Portes’ problem isn’t with the fact that the TFP tried to do something but heroically failed. As he says, if government intervention is always so tame as to be successful we’ll never try anything ambitious and learn from the mistakes. No, what he’s concerned about is the duplicity of politicians in never admitting that such a programme might not be the best thing since sliced bread: no nuance was allowed the cloud the impression that, indeed, 120,000 families had had their lives changed massively and permanently. This is how Portes summarises it:

‘… the key point here – and the indictment of politicians and civil servants – is not that the TFP didn’t achieve what it set out to do. That’s unfortunate of course… [but] If new programmes never failed to deliver the promised results, that would show government was not taking enough risks. That is should not be the issue. Indeed, many social policy experts thought that the basic principles underlying the programme made a lot of sense.   The point is that it was the government’s deliberate misrepresentation of the data and statistics that led to badly formulated targets, which in turn translated into a funding model that could have been designed to waste money.’

He blames not only government ministers for this, but also Louise Casey who runs the programme. He quotes her as saying, “If No 10 says bloody ‘evidence-based policy’ to me one more time, I’ll deck them”.
As it happens, Casey had her chance to get back at Portes on Wednesday when she and two other civil servants were grilled by the Public Accounts Committee. Listening to the proceedings gives an interesting glimpse of central government policy-making. Casey says Portes has misrepresented the evidence. Her argument seems to be that while they have piles of data that show (for example) the families’ school attendance is better and they’re resulting in fewer police call-outs, much of this doesn’t show up in the part of the evaluation on which Portes bases his case. However, it’s a little difficult for even the forceful Dame Louise to sound convincing when the key finding of the department’s published report is ‘the lack of evidence that [the scheme] has had an impact on the outcomes that it seeks to affect for families’.
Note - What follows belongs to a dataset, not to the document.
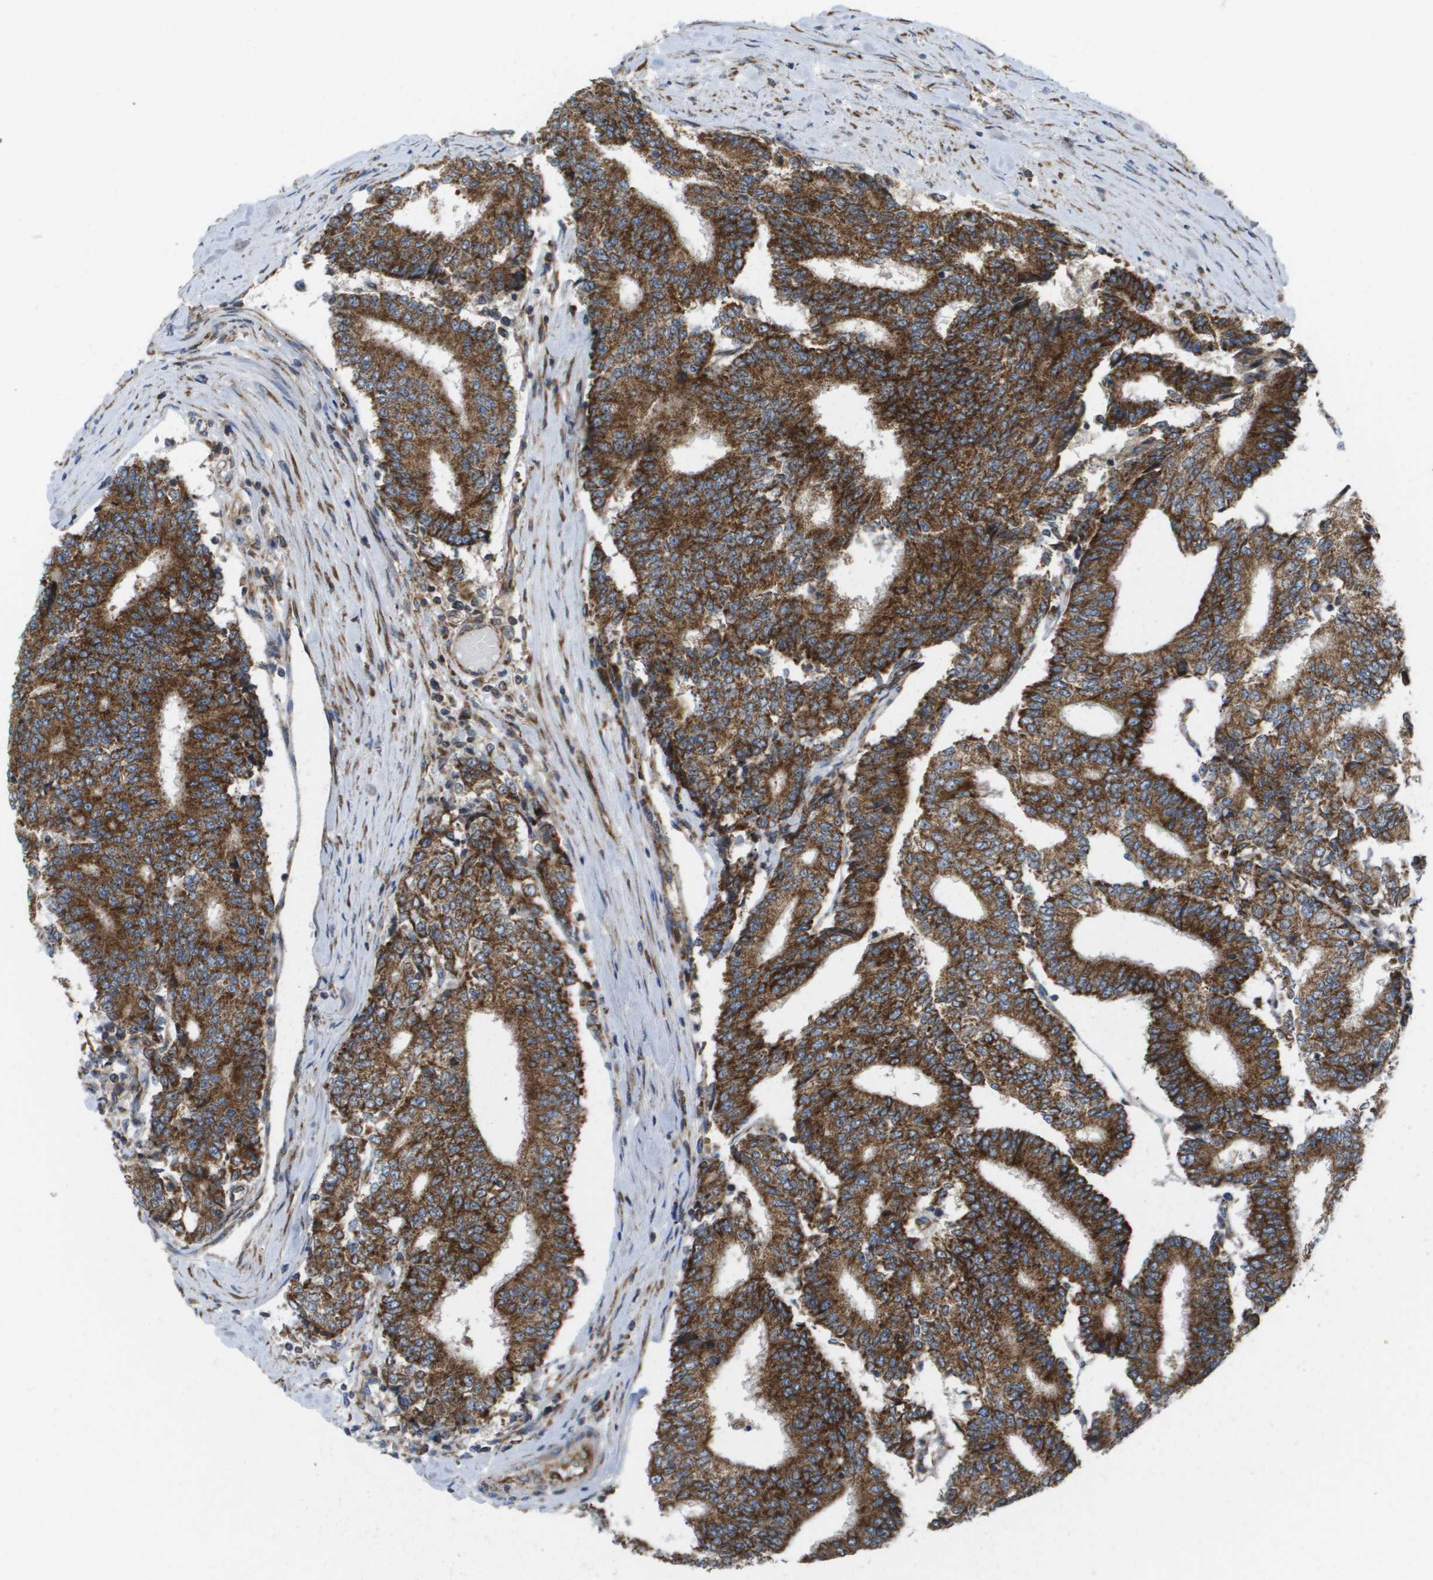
{"staining": {"intensity": "strong", "quantity": ">75%", "location": "cytoplasmic/membranous"}, "tissue": "prostate cancer", "cell_type": "Tumor cells", "image_type": "cancer", "snomed": [{"axis": "morphology", "description": "Normal tissue, NOS"}, {"axis": "morphology", "description": "Adenocarcinoma, High grade"}, {"axis": "topography", "description": "Prostate"}, {"axis": "topography", "description": "Seminal veicle"}], "caption": "Human prostate cancer (adenocarcinoma (high-grade)) stained with a protein marker demonstrates strong staining in tumor cells.", "gene": "FIS1", "patient": {"sex": "male", "age": 55}}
Listening to the PAC discussion suggests an important reason why this happened. One of the original models was the Dundee Families Project, and indeed someone from it assisted the DCLG team. But that project invested £10,000 per family over a long term, at a time when local services were, if anything, growing rather than being cut. The Troubled Families Programme spent £4,000 per family and it coincided with other services being decimated. Phase 2 of the project, we are told, will have to manage on less than £2,000 per family.
Behind the hype there are real issues here and I guess Louise Casey knows this as well as anyone: where families do have multiple problems, they are going to need a range of co-ordinated interventions stretching over a significant period of time. Aiming to ‘turn them round’ in a couple of years or less can easily be a facile exercise. Whether wittingly or otherwise, the TFP has colluded with ministers (and here Eric Pickles must be identified, along with David Cameron) who wanted to apply a relatively cheap sticking plaster to a problem while continuing to disable the services like Surestart, Schools for the Future and, of course, genuinely affordable rented housing, that are really essential in tackling these issues. It’s difficult, if not impossible, for civil servants to point this out in a hostile political environment. You can understand them – and desperate local authorities – clutching at straws. But this shouldn’t let government off the hook, and that’s why Jonathan Portes’ views, however bluntly expressed, are very important.